Afrique centrale: à la recherche d’investisseurs pour la viande et le poisson

Afrique centrale: à la recherche d’investisseurs pour la viande et le poisson

Par Marie-France Cros.

La CEMAC et la CEEAC ont organisé mercredi à Bruxelles une table-ronde destinée à attirer des investisseurs internationaux et des partenaires techniques pour appuyer un plan stratégique en vue de la création d’un puissant marché alimentaire en Afrique centrale.

C’est surtout la CEMAC (Cameroun, Centrafrique, Congo-Brazzaville, Gabon, Guinée équatoriale, Tchad) qui s’est montrée active lors de cette réunion, appuyée par la CEEAC (Angola, Burundi, Cameroun, Centrafrique, Congo-Brazzaville, Gabon, RDCongo, Guinée équatoriale, Sao Tome e Principe, Tchad). Elle a présenté son plan « Horizon 2025 », un plan stratégique 2015-2025 élaboré par sa Commission économique du Bétail, de la Viande et des Ressources halieutiques (CEBEVIRHA).

Productions en baisse

Les orateurs ont souligné la nécessité d’agir vigoureusement alors que la production de viande et de poisson est en baisse dans la région et que sa part dans le commerce mondial est « marginale et ne cesse de baisser ». Selon la Cebevirha,différents éléments l’expliquent.

Depuis 1980, l’Union européenne a créé des instruments pour protéger son marché de la viande qui, de déficitaire, est devenu excédentaire; cela a entraîné le début des importations de viande congelée en Afrique centrale, au détriment des exportatons locales de viande bovine.

Mais il y a aussi la non application des décisions de la Cemac et une organisation faible. Ainsi, il a été décidé en 1984 qu’un passeport pour le bétail devait accompagner le certificat de vaccination mais ces dispositions sont « peu ou pas du tout appliquées ».

Maladies et coupeurs de route

La Cebevirha doit aussi faire face à la peste des petits ruminants qui font perdre « de 1,4 à 2,1 milliards de dollars » par an à « des millions d’éleveurs ». Au Tchad (113 millions de têtes de bétail pour 14 millions d’habitants), la pesteéquine touche 13 des 23 provinces, tuant chaque jours des ânes, chevaux, mulets et bardots.

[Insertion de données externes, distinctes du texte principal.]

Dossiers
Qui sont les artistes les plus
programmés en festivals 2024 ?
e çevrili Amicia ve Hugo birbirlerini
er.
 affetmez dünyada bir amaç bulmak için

Au centre du Cameroun, la région de l’Adamaoua – qui possède « un des plus gros cheptels bovins de la sous-région » – est victime, depuis le déclenchement de la crise en Centrafrique, d’attaques de « coupeurs de route » qui désorganisent complètement l’élevage; plus de 300 personnes ont été enlevées, dont 212 ont été libérées après paiement d’une rançon qui ruine les éleveurs, ce qui a fait fuir 4200 d’entre eux.

Au Tchad, outre les ravages causés par le rétrécissement du lac Tchad et les exactions, dans cette région, de la secte islamiste armée Boko Haram, il faut faire face depuis quelques mois, au Moyen Chari, à des maladies qui menacent les réserves halieutiques, alors que l’industrie du poisson fait vivre 300.000 personnes. Ces maladies affectent aussi la Centrafrique. Le Gabon, lui, s’efforce de lutter contre la pêche illégale dans ses eaux, tant industrielle qu’artisanale.

Stabiliser les jeunes dans leurs terroirs

L’ambassadeur du Tchad à Bruxelles, Mme Aziza Baroud, a souligné l’importance de permettre le développement des activités et de la productivité du secteur primaire pour « stabiliser les jeunes dans leurs terroirs ».

Le plan de la Cebevirha vise à former des bouchers, lutter contre les maladies du bétail, former les pêcheurs, promouvoir la pêche continentale et l’acquaculture marine, etc… Il s’agit d’accroître la production parce qu’aujourd’hui ellene suffit pas à couvrir les besoins. La table-ronde de Bruxelles vise à trouver « non pas de l’aide » mais des « partenariats commerciaux et techniques » dans le secteur privé.